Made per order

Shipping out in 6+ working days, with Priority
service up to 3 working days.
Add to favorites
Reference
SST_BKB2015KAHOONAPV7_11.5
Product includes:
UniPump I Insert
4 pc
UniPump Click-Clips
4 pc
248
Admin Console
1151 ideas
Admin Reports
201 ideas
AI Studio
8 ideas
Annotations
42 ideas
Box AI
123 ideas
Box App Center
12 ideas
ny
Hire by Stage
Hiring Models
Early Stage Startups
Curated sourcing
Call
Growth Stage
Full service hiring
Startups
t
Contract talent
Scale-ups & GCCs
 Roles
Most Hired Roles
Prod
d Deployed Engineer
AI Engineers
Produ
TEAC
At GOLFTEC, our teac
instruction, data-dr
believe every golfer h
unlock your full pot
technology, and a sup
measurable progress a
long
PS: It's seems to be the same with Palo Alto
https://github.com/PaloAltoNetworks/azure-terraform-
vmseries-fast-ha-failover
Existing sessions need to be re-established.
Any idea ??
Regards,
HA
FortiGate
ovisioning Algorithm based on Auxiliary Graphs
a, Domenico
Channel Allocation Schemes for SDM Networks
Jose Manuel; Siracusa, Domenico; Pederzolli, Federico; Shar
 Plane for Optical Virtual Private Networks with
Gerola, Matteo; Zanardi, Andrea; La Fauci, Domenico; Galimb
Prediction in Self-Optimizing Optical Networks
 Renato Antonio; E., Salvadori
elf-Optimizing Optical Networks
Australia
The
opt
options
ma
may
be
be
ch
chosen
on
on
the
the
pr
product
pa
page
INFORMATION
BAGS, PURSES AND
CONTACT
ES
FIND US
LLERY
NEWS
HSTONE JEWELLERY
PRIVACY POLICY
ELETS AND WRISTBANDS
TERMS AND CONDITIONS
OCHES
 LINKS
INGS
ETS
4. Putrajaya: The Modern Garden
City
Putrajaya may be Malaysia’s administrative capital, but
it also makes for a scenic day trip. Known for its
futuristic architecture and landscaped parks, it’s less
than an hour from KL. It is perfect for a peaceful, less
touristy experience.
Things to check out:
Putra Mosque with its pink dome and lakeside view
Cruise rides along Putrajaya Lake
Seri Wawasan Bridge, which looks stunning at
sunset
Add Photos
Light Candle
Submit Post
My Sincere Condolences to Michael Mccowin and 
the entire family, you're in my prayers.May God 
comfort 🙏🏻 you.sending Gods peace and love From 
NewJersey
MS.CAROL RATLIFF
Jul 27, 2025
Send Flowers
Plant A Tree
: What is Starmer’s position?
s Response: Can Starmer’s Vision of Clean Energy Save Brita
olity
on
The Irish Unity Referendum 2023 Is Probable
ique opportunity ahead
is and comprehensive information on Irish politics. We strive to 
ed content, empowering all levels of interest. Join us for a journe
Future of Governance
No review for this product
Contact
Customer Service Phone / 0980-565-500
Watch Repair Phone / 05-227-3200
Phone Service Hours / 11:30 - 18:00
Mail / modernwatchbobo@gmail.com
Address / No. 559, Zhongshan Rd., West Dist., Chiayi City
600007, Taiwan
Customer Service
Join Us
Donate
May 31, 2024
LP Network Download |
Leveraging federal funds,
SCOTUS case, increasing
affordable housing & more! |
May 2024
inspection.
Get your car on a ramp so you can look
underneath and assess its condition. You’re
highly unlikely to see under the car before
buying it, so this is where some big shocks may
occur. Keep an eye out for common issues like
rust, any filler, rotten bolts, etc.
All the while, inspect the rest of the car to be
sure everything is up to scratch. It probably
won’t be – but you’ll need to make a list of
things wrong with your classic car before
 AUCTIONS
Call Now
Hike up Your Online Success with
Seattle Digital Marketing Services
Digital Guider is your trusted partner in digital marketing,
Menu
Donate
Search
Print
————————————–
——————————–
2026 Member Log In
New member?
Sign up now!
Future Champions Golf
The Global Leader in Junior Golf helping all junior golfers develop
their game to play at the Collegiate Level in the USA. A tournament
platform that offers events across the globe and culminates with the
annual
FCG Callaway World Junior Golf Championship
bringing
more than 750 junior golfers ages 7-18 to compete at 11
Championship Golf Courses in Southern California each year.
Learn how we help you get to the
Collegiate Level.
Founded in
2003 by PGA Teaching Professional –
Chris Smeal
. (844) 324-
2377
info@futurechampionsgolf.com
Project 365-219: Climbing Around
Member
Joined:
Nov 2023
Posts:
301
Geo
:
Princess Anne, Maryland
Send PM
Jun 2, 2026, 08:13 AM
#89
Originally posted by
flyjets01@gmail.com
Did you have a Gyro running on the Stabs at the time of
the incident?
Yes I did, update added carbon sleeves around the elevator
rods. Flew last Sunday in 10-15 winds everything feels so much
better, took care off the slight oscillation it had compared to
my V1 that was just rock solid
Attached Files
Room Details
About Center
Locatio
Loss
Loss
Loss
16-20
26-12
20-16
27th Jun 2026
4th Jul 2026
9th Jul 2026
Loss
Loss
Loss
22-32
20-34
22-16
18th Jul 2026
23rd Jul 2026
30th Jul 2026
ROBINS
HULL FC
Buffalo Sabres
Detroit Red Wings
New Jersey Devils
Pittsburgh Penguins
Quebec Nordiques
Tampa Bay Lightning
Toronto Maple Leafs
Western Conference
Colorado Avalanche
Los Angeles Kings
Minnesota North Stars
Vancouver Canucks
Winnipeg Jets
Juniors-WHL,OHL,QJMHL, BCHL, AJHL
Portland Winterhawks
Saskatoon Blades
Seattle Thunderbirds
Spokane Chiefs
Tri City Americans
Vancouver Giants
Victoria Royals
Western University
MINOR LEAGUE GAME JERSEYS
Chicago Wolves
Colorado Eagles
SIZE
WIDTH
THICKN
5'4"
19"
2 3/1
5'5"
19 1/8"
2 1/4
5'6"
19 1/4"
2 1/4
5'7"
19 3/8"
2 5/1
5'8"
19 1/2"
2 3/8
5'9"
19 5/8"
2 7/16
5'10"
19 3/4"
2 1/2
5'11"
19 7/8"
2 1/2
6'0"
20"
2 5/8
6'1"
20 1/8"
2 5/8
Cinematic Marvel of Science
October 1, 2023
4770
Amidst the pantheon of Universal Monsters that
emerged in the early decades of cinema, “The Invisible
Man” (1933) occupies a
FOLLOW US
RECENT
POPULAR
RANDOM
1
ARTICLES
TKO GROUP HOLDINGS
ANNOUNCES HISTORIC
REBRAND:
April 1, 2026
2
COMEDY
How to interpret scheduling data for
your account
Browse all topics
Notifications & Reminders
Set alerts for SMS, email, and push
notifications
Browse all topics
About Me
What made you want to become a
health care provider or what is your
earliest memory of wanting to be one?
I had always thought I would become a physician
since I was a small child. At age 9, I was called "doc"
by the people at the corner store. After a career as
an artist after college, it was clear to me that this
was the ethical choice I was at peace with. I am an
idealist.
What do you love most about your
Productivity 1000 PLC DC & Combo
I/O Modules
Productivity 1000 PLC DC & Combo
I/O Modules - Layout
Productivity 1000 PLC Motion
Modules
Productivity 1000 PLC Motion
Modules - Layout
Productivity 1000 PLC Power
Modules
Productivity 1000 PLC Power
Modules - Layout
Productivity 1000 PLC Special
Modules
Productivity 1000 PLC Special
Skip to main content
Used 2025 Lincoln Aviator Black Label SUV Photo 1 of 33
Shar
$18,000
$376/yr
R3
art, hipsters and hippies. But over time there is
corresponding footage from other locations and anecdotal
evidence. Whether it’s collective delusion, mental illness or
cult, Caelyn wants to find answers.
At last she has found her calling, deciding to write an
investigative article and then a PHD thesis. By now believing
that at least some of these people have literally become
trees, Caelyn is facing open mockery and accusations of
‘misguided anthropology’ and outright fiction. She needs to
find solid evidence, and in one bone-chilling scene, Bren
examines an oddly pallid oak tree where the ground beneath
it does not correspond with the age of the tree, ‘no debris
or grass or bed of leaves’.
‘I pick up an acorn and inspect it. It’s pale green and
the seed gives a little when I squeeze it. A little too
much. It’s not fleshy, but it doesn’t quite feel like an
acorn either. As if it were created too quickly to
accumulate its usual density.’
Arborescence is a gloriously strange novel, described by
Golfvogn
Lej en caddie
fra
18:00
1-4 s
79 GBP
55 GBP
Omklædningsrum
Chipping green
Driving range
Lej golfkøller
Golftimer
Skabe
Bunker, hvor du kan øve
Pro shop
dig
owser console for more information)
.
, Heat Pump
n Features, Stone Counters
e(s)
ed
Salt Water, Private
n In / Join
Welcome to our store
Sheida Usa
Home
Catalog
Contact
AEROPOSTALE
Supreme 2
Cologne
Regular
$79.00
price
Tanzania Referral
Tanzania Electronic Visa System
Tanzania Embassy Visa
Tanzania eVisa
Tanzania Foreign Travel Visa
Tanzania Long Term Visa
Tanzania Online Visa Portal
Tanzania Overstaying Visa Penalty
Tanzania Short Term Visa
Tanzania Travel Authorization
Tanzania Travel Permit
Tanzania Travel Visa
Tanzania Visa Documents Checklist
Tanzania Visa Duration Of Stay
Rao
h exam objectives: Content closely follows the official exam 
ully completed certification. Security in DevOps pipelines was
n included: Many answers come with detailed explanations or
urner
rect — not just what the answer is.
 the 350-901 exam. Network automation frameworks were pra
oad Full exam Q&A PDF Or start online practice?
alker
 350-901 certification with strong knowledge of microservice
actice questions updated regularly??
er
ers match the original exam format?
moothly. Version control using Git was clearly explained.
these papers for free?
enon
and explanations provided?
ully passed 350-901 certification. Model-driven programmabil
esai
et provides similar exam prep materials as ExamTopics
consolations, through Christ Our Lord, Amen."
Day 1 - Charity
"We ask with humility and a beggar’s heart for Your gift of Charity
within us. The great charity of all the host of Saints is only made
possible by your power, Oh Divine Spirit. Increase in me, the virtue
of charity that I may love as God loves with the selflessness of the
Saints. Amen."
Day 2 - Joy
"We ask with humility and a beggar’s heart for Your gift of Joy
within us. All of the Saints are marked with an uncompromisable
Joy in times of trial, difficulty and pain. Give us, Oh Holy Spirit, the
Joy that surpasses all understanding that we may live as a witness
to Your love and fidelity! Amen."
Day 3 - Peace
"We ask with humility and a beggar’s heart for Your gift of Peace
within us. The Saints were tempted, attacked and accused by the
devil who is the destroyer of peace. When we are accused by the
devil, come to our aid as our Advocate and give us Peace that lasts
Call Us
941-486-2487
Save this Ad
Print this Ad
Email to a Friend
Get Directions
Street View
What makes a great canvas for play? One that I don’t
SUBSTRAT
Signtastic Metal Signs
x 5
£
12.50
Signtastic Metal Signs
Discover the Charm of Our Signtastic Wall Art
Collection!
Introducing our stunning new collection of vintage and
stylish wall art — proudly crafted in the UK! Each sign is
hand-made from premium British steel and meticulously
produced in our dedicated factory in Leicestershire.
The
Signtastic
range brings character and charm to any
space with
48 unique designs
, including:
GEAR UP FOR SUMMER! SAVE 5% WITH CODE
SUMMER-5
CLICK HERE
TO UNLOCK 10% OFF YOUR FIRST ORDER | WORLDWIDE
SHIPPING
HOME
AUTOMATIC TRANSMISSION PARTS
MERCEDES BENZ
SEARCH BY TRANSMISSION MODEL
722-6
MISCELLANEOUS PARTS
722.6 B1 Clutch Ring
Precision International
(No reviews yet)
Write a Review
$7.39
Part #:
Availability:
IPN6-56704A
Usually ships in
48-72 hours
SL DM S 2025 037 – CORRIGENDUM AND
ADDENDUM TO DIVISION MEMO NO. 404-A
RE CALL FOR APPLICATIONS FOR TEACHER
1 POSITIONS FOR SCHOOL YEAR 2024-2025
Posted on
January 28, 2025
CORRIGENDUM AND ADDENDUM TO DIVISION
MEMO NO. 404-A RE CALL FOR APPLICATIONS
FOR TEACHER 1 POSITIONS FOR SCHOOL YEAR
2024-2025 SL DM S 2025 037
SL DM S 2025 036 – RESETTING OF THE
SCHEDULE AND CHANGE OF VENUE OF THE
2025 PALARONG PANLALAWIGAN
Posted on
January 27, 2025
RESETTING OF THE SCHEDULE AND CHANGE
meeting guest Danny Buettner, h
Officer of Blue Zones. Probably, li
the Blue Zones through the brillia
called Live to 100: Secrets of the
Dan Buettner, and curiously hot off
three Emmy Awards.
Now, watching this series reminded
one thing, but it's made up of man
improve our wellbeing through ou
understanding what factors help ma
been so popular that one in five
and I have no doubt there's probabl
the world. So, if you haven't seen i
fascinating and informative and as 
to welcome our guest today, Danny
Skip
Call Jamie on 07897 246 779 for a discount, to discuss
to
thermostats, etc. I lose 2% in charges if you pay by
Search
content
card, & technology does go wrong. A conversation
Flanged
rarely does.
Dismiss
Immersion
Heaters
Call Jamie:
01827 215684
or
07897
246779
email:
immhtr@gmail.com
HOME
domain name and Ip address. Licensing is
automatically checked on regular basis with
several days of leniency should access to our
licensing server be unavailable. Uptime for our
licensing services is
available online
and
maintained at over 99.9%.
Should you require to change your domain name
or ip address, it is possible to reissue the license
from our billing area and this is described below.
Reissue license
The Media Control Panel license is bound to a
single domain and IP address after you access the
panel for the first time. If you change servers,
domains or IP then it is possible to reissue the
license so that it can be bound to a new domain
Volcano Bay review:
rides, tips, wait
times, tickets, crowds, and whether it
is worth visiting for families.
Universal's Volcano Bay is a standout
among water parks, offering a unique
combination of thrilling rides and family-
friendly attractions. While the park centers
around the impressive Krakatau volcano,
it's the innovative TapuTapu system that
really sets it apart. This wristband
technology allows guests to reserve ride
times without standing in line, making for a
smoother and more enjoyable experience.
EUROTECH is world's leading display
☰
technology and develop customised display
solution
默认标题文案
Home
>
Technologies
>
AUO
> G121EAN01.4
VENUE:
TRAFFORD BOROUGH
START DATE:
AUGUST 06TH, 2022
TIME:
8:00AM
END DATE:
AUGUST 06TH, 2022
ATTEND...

· · · · · · ·

__Your task__. Give back exactly the lines above, from the line containing "May 31, 2024" through the line containing "Future Champions Golf", with both end lines and nothing more.

__Solution to the problem__.
May 31, 2024
LP Network Download |
Leveraging federal funds,
SCOTUS case, increasing
affordable housing & more! |
May 2024
inspection.
Get your car on a ramp so you can look
underneath and assess its condition. You’re
highly unlikely to see under the car before
buying it, so this is where some big shocks may
occur. Keep an eye out for common issues like
rust, any filler, rotten bolts, etc.
All the while, inspect the rest of the car to be
sure everything is up to scratch. It probably
won’t be – but you’ll need to make a list of
things wrong with your classic car before
 AUCTIONS
Call Now
Hike up Your Online Success with
Seattle Digital Marketing Services
Digital Guider is your trusted partner in digital marketing,
Menu
Donate
Search
Print
————————————–
——————————–
2026 Member Log In
New member?
Sign up now!
Future Champions Golf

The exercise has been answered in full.